→ **Records shown**
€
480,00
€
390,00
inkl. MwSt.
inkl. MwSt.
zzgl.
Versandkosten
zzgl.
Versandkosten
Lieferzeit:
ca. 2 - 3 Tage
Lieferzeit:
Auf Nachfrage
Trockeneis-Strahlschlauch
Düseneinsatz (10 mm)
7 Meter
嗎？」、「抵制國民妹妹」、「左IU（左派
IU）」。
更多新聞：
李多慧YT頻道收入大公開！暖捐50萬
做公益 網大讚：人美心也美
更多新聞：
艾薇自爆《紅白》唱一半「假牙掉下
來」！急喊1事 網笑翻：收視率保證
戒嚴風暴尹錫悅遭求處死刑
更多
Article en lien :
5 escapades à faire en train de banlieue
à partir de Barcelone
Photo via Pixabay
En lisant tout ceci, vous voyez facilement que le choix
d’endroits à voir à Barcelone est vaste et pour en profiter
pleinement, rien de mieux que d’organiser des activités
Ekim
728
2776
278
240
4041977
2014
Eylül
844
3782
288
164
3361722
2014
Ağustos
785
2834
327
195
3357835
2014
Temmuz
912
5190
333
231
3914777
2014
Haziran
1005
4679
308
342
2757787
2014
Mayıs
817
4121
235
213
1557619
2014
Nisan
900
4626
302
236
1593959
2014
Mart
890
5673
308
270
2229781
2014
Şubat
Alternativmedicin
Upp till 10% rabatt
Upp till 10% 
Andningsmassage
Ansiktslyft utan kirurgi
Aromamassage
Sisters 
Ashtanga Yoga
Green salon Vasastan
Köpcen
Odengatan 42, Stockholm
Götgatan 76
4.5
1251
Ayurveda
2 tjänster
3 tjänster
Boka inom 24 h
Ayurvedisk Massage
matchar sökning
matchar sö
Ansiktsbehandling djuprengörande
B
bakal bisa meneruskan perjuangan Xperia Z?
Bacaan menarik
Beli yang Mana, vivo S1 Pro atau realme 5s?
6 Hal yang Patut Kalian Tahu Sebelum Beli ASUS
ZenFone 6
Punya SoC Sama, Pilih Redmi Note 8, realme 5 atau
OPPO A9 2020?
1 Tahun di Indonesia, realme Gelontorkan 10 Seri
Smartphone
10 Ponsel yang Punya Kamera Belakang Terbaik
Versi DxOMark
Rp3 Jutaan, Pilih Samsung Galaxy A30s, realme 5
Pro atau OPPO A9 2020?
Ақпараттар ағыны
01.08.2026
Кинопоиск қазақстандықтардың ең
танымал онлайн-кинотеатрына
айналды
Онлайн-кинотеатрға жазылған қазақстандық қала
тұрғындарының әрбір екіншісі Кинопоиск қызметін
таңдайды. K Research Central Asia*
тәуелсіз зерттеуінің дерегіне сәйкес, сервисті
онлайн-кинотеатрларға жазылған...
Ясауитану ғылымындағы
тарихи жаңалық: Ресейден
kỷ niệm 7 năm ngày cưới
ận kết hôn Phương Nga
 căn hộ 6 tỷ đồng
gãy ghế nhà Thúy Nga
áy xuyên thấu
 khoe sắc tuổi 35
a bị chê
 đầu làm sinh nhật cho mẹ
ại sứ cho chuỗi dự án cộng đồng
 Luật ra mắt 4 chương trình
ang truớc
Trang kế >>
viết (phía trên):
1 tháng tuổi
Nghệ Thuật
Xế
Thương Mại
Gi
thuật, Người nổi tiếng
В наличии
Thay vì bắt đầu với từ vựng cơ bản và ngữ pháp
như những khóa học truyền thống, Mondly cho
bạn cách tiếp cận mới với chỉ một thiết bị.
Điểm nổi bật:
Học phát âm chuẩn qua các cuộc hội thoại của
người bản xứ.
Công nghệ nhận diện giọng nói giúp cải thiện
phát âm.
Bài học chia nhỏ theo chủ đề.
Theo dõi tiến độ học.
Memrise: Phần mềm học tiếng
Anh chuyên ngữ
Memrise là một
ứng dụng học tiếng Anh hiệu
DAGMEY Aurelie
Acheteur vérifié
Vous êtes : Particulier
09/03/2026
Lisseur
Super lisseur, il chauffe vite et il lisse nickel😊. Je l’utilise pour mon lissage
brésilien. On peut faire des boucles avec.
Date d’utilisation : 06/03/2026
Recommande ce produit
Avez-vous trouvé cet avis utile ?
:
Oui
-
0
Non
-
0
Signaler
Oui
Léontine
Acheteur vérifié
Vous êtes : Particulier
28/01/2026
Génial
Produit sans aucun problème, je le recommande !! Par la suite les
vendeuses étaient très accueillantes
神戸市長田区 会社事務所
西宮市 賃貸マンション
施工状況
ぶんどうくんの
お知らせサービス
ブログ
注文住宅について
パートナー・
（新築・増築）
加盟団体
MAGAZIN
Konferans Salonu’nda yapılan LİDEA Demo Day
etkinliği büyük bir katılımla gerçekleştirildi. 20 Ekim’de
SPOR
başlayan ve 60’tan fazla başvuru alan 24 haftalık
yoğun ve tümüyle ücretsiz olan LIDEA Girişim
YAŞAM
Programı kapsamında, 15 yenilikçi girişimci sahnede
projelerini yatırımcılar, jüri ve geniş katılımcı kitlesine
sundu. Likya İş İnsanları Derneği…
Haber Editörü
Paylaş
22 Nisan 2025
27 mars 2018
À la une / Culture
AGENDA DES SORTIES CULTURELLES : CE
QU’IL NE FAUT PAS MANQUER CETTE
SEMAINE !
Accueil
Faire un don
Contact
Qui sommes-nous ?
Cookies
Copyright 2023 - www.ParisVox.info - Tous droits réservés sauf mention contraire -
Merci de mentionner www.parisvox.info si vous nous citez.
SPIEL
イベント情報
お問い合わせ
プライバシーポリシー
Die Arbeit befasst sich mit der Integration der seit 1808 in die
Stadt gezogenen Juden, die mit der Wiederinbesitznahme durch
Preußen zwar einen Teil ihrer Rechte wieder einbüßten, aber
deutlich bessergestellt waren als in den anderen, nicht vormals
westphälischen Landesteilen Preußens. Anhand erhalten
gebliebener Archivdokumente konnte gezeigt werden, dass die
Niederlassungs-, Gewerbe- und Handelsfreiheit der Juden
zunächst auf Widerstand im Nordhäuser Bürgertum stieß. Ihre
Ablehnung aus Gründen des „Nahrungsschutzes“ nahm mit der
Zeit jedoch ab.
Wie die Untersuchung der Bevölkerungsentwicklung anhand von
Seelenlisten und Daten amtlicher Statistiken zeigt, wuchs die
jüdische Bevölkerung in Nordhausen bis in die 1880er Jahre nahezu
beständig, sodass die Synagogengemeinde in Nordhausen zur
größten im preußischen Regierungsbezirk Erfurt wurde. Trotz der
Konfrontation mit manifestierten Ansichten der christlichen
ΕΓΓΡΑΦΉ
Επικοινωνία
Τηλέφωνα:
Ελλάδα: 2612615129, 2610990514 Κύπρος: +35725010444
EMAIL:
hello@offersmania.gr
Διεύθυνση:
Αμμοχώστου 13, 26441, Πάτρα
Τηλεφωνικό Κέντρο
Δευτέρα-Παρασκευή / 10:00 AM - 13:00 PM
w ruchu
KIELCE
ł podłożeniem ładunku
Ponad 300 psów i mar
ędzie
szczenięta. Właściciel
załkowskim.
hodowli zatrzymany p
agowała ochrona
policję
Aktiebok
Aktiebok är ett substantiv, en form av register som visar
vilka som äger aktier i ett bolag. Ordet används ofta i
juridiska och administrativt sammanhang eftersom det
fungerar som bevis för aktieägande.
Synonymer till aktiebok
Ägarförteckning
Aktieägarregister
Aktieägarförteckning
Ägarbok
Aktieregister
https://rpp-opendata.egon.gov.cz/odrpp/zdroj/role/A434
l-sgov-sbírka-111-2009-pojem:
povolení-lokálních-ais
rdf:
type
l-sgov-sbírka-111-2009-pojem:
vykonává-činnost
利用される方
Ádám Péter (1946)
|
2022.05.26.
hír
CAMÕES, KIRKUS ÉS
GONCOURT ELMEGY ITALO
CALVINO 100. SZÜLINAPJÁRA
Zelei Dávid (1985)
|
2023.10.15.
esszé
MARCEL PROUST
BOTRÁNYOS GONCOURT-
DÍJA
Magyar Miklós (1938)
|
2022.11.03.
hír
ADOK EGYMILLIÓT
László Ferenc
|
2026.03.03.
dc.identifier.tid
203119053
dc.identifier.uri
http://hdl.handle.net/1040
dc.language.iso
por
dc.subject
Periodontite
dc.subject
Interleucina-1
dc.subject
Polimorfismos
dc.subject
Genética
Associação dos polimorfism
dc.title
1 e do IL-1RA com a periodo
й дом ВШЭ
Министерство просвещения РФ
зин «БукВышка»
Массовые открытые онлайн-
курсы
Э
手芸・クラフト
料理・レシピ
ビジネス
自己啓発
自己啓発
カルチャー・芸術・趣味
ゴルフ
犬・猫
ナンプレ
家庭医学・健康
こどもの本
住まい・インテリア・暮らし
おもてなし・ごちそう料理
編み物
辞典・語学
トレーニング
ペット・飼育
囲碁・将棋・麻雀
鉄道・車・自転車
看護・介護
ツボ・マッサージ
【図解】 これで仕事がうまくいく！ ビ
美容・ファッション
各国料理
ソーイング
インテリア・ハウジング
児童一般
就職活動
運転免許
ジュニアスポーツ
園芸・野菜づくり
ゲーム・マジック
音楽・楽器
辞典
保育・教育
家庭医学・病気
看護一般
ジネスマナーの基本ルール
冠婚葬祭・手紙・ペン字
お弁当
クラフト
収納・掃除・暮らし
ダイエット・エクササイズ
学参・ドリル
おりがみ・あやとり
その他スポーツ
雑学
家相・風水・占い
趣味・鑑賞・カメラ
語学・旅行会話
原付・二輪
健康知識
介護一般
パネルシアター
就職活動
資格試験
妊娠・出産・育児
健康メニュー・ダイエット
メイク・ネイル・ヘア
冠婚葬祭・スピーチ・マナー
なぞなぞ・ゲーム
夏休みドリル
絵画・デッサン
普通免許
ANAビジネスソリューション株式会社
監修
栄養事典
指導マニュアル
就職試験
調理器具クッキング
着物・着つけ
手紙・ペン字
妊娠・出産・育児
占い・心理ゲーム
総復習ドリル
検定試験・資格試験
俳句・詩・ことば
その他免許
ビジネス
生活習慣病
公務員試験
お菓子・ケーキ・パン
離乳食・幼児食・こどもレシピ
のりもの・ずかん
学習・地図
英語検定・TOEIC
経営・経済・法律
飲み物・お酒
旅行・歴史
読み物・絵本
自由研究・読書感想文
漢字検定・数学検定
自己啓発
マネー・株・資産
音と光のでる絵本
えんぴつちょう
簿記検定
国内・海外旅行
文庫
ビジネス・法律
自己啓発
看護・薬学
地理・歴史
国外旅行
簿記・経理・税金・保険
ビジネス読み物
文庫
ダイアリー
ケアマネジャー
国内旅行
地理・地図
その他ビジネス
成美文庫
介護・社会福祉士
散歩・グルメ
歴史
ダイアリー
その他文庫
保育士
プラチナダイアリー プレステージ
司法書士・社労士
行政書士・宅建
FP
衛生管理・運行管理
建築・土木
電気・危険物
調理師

→ **Problem description**
Using the entries above, give back exactly the line containing "khoe sắc tuổi 35", the line containing "Super lisseur, il", and every line between them, and nothing else.

→ **Response**
 khoe sắc tuổi 35
a bị chê
 đầu làm sinh nhật cho mẹ
ại sứ cho chuỗi dự án cộng đồng
 Luật ra mắt 4 chương trình
ang truớc
Trang kế >>
viết (phía trên):
1 tháng tuổi
Nghệ Thuật
Xế
Thương Mại
Gi
thuật, Người nổi tiếng
В наличии
Thay vì bắt đầu với từ vựng cơ bản và ngữ pháp
như những khóa học truyền thống, Mondly cho
bạn cách tiếp cận mới với chỉ một thiết bị.
Điểm nổi bật:
Học phát âm chuẩn qua các cuộc hội thoại của
người bản xứ.
Công nghệ nhận diện giọng nói giúp cải thiện
phát âm.
Bài học chia nhỏ theo chủ đề.
Theo dõi tiến độ học.
Memrise: Phần mềm học tiếng
Anh chuyên ngữ
Memrise là một
ứng dụng học tiếng Anh hiệu
DAGMEY Aurelie
Acheteur vérifié
Vous êtes : Particulier
09/03/2026
Lisseur
Super lisseur, il chauffe vite et il lisse nickel😊. Je l’utilise pour mon lissage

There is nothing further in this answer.